Low accuracy when loading the model and testing

Hey guys,

I trained my CIFAR-10 full precision network using vgg architecture. I got a 92.27 percent accuracy on the validation set. However, when I saved and loaded the model and then tested using the loop, I am getting only 35 percent accuracy. I am pretty sure the file is not corrupted.

model=torch.load('/content/cifar_fullprecison_vgg8.pth')
import torch
class Ternary_batch_rel(torch.nn.Module):
    
  def __init__(self,batchnorm_size):
    super(Ternary_batch_rel,self).__init__()
    self.l1=torch.nn.Sequential(
    torch.nn.ReLU(),
    torch.nn.BatchNorm2d(batchnorm_size)
    )
  
  def forward(self,x):
    out=self.l1(x)
    return out
    
z1=Ternary_batch_rel(128).to(device)
z2=Ternary_batch_rel(256).to(device)
z3=Ternary_batch_rel(512).to(device)
class Ternary_max_pool(torch.nn.Module):
  def __init__(self):
    
    super(Ternary_max_pool,self).__init__()
    self.l1=torch.nn.Sequential(
    torch.nn.MaxPool2d(kernel_size=2,stride=2))
      
  def forward(self,x):
    out=self.l1(x)
    return out

zm=Ternary_max_pool().to(device)

Testing loop

correct=0
total=0
for images,labels in (train_loader):
  images=images.to(device)
  labels=labels.to(device)
  y1=F.conv2d(images,model['layer1.0.weight'],padding=1)
  y2=z1(y1)
  y2=F.conv2d(y2,model['layer1.3.weight'],padding=1)
  y3=z1(y2)
  y3=zm(y3)
  y4=F.conv2d(y3,model['layer2.0.weight'],padding=1)
  y4=z2(y4)
  y5=F.conv2d(y4,model['layer2.3.weight'],padding=1)
  y5=z2(y5)
  y6=zm(y5)
  y7=F.conv2d(y6,model['layer3.0.weight'],padding=1)
  y8=z3(y7)
  y9=F.conv2d(y8,model['layer3.3.weight'],padding=1)
  y10=z3(y9)
  y11=zm(y10)
  y11=y11.view(y11.size(0),-1)
  y12=F.linear(y11,model['layer4.0.weight'])
  y13=F.relu(y12)
  y14=F.dropout(y13)
  y15=F.linear(y14,model['layer4.3.weight'])
  _,predicted=torch.max(y15,1)
  total+=labels.size(0)
  correct+=(predicted==labels).sum().item()
print('Test accuracy of the model on the 10000 test images:{}%'.format((correct/total)*100))
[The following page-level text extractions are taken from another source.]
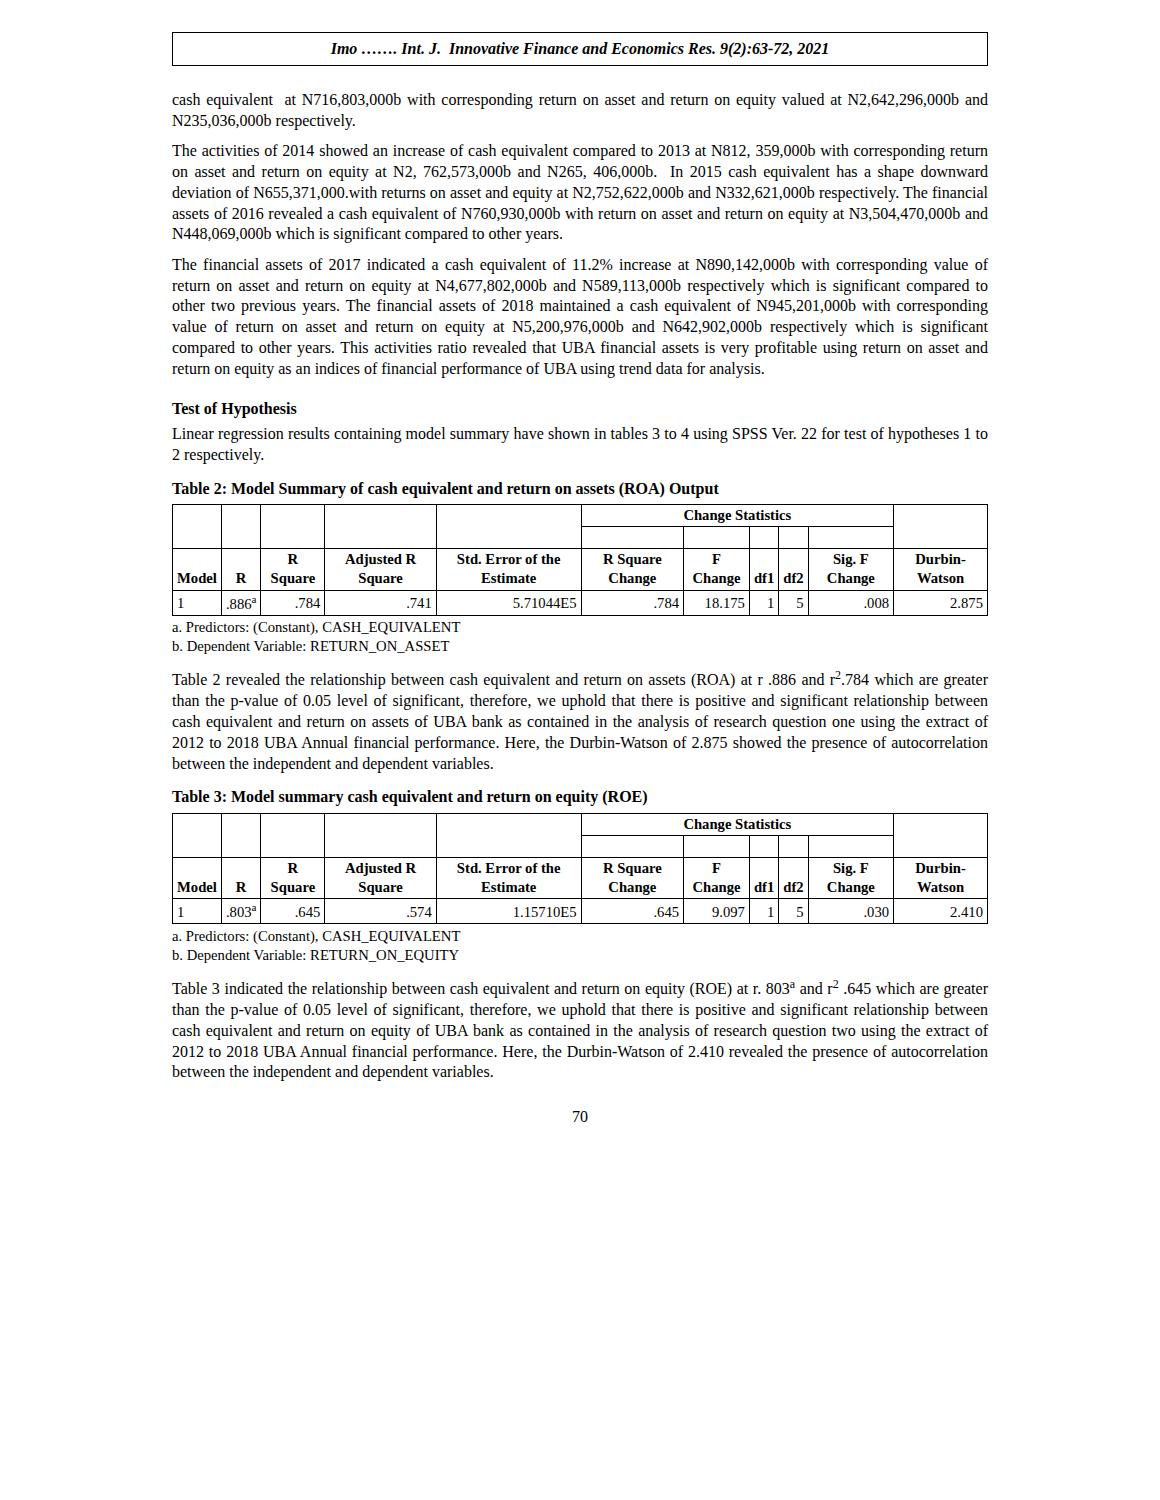Imo ……. Int. J. Innovative Finance and Economics Res. 9(2):63-72, 2021
cash equivalent at N716,803,000b with corresponding return on asset and return on equity valued at N2,642,296,000b and N235,036,000b respectively.
The activities of 2014 showed an increase of cash equivalent compared to 2013 at N812, 359,000b with corresponding return on asset and return on equity at N2, 762,573,000b and N265, 406,000b. In 2015 cash equivalent has a shape downward deviation of N655,371,000.with returns on asset and equity at N2,752,622,000b and N332,621,000b respectively. The financial assets of 2016 revealed a cash equivalent of N760,930,000b with return on asset and return on equity at N3,504,470,000b and N448,069,000b which is significant compared to other years.
The financial assets of 2017 indicated a cash equivalent of 11.2% increase at N890,142,000b with corresponding value of return on asset and return on equity at N4,677,802,000b and N589,113,000b respectively which is significant compared to other two previous years. The financial assets of 2018 maintained a cash equivalent of N945,201,000b with corresponding value of return on asset and return on equity at N5,200,976,000b and N642,902,000b respectively which is significant compared to other years. This activities ratio revealed that UBA financial assets is very profitable using return on asset and return on equity as an indices of financial performance of UBA using trend data for analysis.
Test of Hypothesis
Linear regression results containing model summary have shown in tables 3 to 4 using SPSS Ver. 22 for test of hypotheses 1 to 2 respectively.
Table 2: Model Summary of cash equivalent and return on assets (ROA) Output
| | | | | | Change Statistics | |
| --- | --- | --- | --- | --- | --- | --- |
| Model | R | R Square | Adjusted R Square | Std. Error of the Estimate | R Square Change | F Change | df1 | df2 | Sig. F Change | Durbin-Watson |
| 1 | .886 a | .784 | .741 | 5.71044E5 | .784 | 18.175 | 1 | 5 | .008 | 2.875 |
a. Predictors: (Constant), CASH_EQUIVALENT
b. Dependent Variable: RETURN_ON_ASSET
Table 2 revealed the relationship between cash equivalent and return on assets (ROA) at r .886 and r2.784 which are greater than the p-value of 0.05 level of significant, therefore, we uphold that there is positive and significant relationship between cash equivalent and return on assets of UBA bank as contained in the analysis of research question one using the extract of 2012 to 2018 UBA Annual financial performance. Here, the Durbin-Watson of 2.875 showed the presence of autocorrelation between the independent and dependent variables.
Table 3: Model summary cash equivalent and return on equity (ROE)
| | | | | | Change Statistics | |
| --- | --- | --- | --- | --- | --- | --- |
| Model | R | R Square | Adjusted R Square | Std. Error of the Estimate | R Square Change | F Change | df1 | df2 | Sig. F Change | Durbin-Watson |
| 1 | .803 a | .645 | .574 | 1.15710E5 | .645 | 9.097 | 1 | 5 | .030 | 2.410 |
a. Predictors: (Constant), CASH_EQUIVALENT
b. Dependent Variable: RETURN_ON_EQUITY
Table 3 indicated the relationship between cash equivalent and return on equity (ROE) at r. 803a and r2 .645 which are greater than the p-value of 0.05 level of significant, therefore, we uphold that there is positive and significant relationship between cash equivalent and return on equity of UBA bank as contained in the analysis of research question two using the extract of 2012 to 2018 UBA Annual financial performance. Here, the Durbin-Watson of 2.410 revealed the presence of autocorrelation between the independent and dependent variables.
70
I’m not sure why you are using the model components explicitly than using the model definition file’s forward method. Any good reason for that?

What about bias terms in conv, linear layers? Are you using them too?

I am training without the bias even the trained model that I am loading currently.

Also, I am implementing a paper that does not train weights rather than parameters of a weight drawn from some distribution and hence testing would not be straight forward( since weights need to be sampled from a distribution and then passed to infer the data)

1 Like

Did you call model.eval() after loading the model?
This is usually needed, if your model contains layers such as dropout and batchnorm.

But the model here is a dictionary since it contains state_dict . The model here is not an instance of the class.

It’s not completely clear to me how you are using the model, but even if you call the layers in a functional way, you should set them to eval to get the proper validation accuracy.
You can call .eval() on each module separately.

@ptrlblck, lets say if the model were an instance of a neural network class

model=Conv_net().to(device)

Now during the training phase, I would be using the forward function of the class to forward propagate and optimize the parameters. The parameters here are not the weights of the network, rather some parameters of a probability distribution to which the weights belong to.

During the eval() phase, I would have to first sample the trained probability distribution (paramerterized by the weight parameters) and then pass the sampled weights to the neural network
so during the model.eval() phase, I would not be able to do something like the following:

model.eval()
for images,labels in valid_loader:
yout=model(images)
...
..

However, if i have the samples of the distribution, I want to do the following to see my validation accuracy:

y1=F.convd(images,w_sampled_1,padding=1)
y2=z1(y1)... 
etc

Is there a way to run inference of this kind using model instance rather than a dictionary?

@ptrblck you could check out the code written here:

Did you solve this problem? I have realized that there is accuracy problems when I save the parameters of the models for certain epoch, and try to reproduce its outputs. For instance, suppose I stop the model at epoch 120, and save the model and its outputs. If I load the state_dict and predict over the same data points then there is about ~0.1% error. Why would that be? Is there something I should set to save the state_dict with higher precision?

I have same problem, I trained my model with 95% accuracy on trainset and 70% on validation, but when I use same data (validation-set) for inference, I’m getting awfull results. did you find an answer?